1. And after his death it seemed to her that she had walked in darkness like an automaton through a deep and narrow canyon of grief. (25,103).
2. She was a good cook but worked in a perpetual lather of bad temper. (25,120).
3. …hand lying, fingers curved on the sheet and fixed now in its blackening carapace of dried blood… (25,165).
4. When Tobby was happy, no one was more joyous. When he was miserable he went down into his private hell. (25,298).
5. We’re not going back because we can’t. When I recruited you from that London squat I didn’t tell you the truth. (25,335). – Мы не вернемся, потому что не можем. Когда я забрала тебя из того притона в Лондоне, я соврала тебе.
Метафоры положительной оценки (мелиоративные метафоры).
1. I think there are some in Michael’s den. (29,13). – Я думаю, несколько есть в кабинете Майкла.
4. Предикативная метафора имеет широкое распространение в речи в идентифицирующей структуре N + связка + Nмет. Данную форму структурной организации метафоры представляет собой квазитождество.
Метафоры нейтральной оценки.
1. Their love imprisons me. I am a trapped hare. (27,144).

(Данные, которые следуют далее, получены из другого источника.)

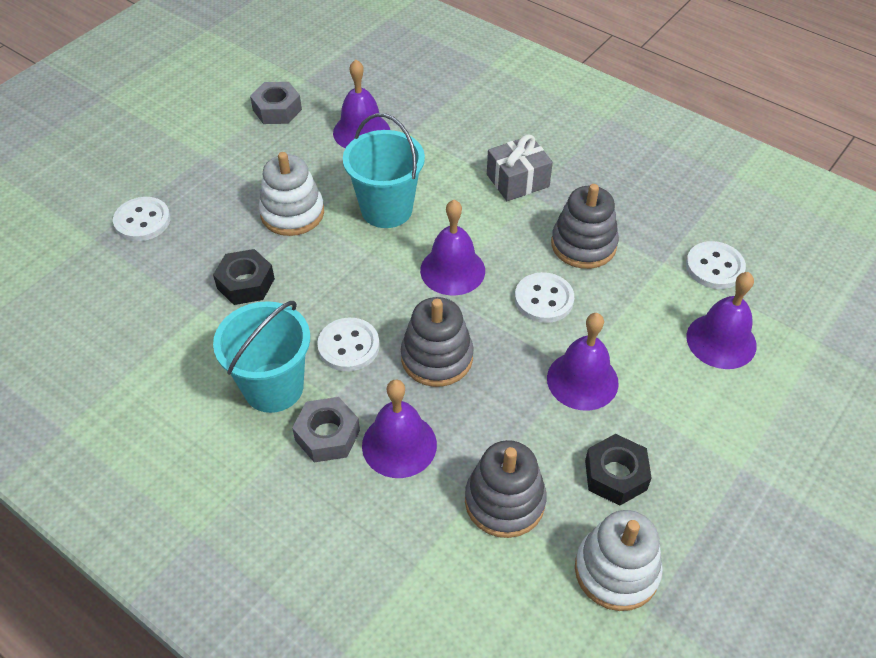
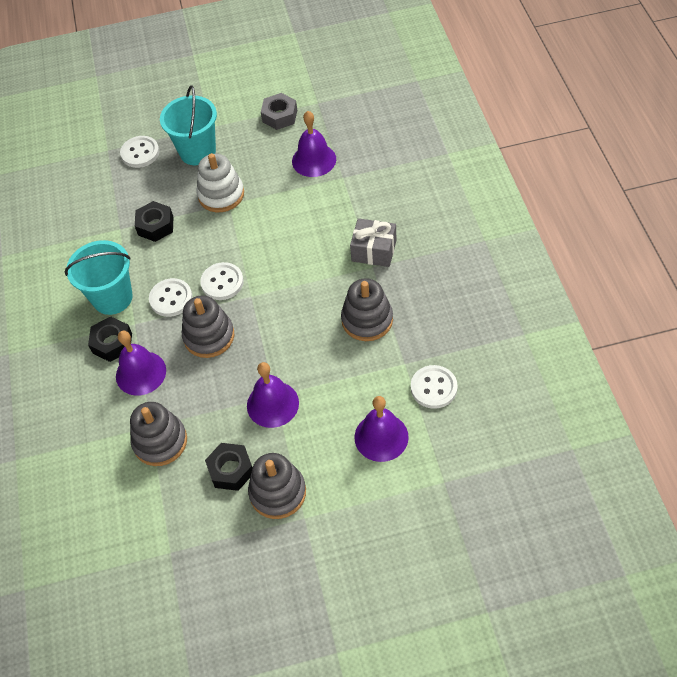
camera: 45 degrees right, 5 degrees up
grey nut [292,397,360,462] -> black nut [88,316,132,362]
turquoise bucket [343,113,425,228] -> turquoise bucket moved to [160,85,217,165]
purple bell [420,200,485,295] -> none
white button [515,272,574,323] -> white button moved to [200,262,244,300]
white stacking toy [575,510,663,611] -> none
none -> grey stacking toy [248,453,306,519]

2. That hundred guineas was just Mr. Owen’s little bit of cheese to get me into the trap along with the rest of you. (9,223).
3. They (compliments) were food and drink to him. (29,82).

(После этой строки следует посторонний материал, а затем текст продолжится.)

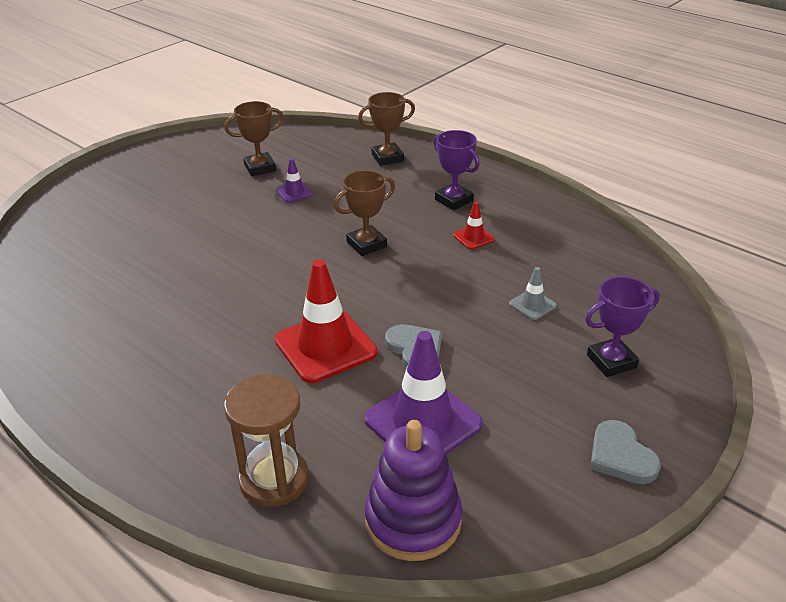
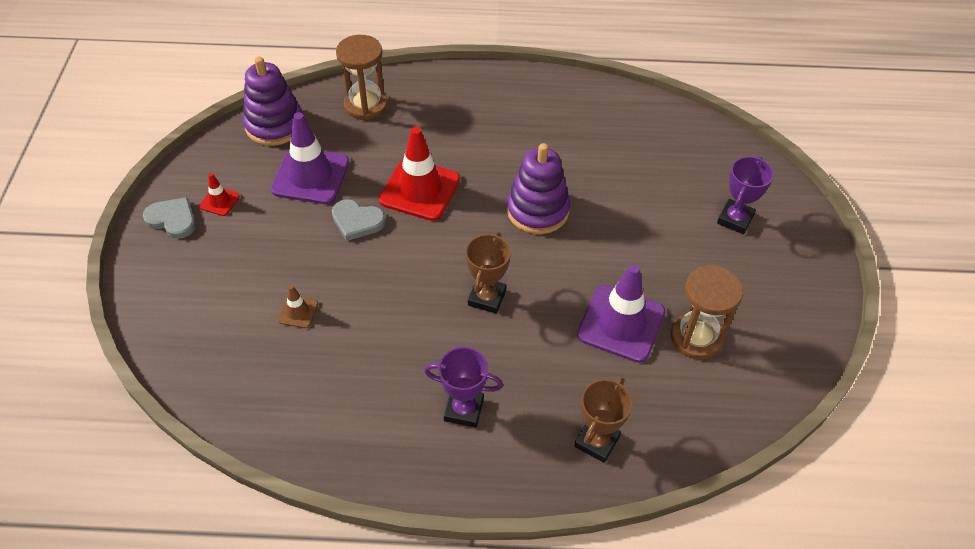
camera: 140 degrees right, 15 degrees up
brown trophy [224,101,284,176] -> brown hourglass [671,265,743,360]
purple traffic cone [277,158,313,202] -> purple traffic cone [577,264,665,363], size x2.15
red traffic cone [453,202,495,250] -> red traffic cone moved to [199,173,240,216]
grey traffic cone [509,267,557,320] -> brown traffic cone [277,285,318,328]
purple trophy [585,276,660,377] -> purple trophy moved to [717,156,774,234]
none -> purple stacking toy [507,143,570,234]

4. Once again the theatre was her only refuge. (29,219).
5. I noticed that the pupils of her eyes were pin-points. (9,90).
6. Who is your date? (32,52). – С кем ты встречаешься?
7. - Who is that tall bird?
- I tell you he’s just a radical bastard. (21,166).
8. As always she had left it until the last minute to leave the disco and the floor was still a packed, gyrating mass of bodies. (25,1).
9. That’s been done. It’s old hat. (25,12). – Это уже было. Это старый трюк.
10. That visit could have been the last straw. (25,261).
Метафоры отрицательной оценки. (пейоративные метафоры).
1. Don’t be an ass. (9,275).
2. I’ll be a babbling baboon. (20,77).
3. Though I knew that he was not informidable, I knew also that he was a bit of a humbug and a bit of a clown. (37,36).
4. The place is a pig-sty. (29,49).
5. But man was a ridiculous animal anyway. (9,31).
6. “…Wilmer’s rather an old goose…” (17,40).
7. Go outside, all of you, or you’ll be a lot of sweeps. (40,25).
8. You are a pure evil. (41,163).
9. This is a hungry, vicious, ungrateful little monster with large ambitions. (14,138).
10. You’re just a jelly-fish. (18,281).
11. That child is a pig and a beast. (38,104).
12. I’m a beast, I’m a slut, I’m just a bloody bitch. I’m rotten through and through. (29,223).
13. The public are a lot of jackasses. (29,221).
14. I was rather a muff at the letter. (40,87).
15. - You know, I’m not a squealer, Harry.
- You are a rummy. But no matter how rum dumb you get. (9,54).
16. He told himself. “Man, you just a big black bugger.” He kept referring to himself as black, which, of course, he was, Lou thought, but it was not the thing to say. (38,139).
17. What do you want to go and hamper yourself with a man who’ll always be a millstone round your neck? (29,51).
18. - Who is that tall bird?
- I tell you he’s just a radical bastard. (21,166).
19. His face was a picture of red ferocity. (25,26).
20. … a superfluous man however unattractive or stupid was acceptable; a superfluous woman, however witty and well-informed, a social embarrassment.” (25,53).
21. They’re the devil, these serial murders. (25,63).
22. Horror and death were his trade… (25,82).
23. She’d be a disaster. (25,98).
24. But Father can be remarkably obstinate when he thinks he knows what he wants and Mother is a putty in his hands. (25,102).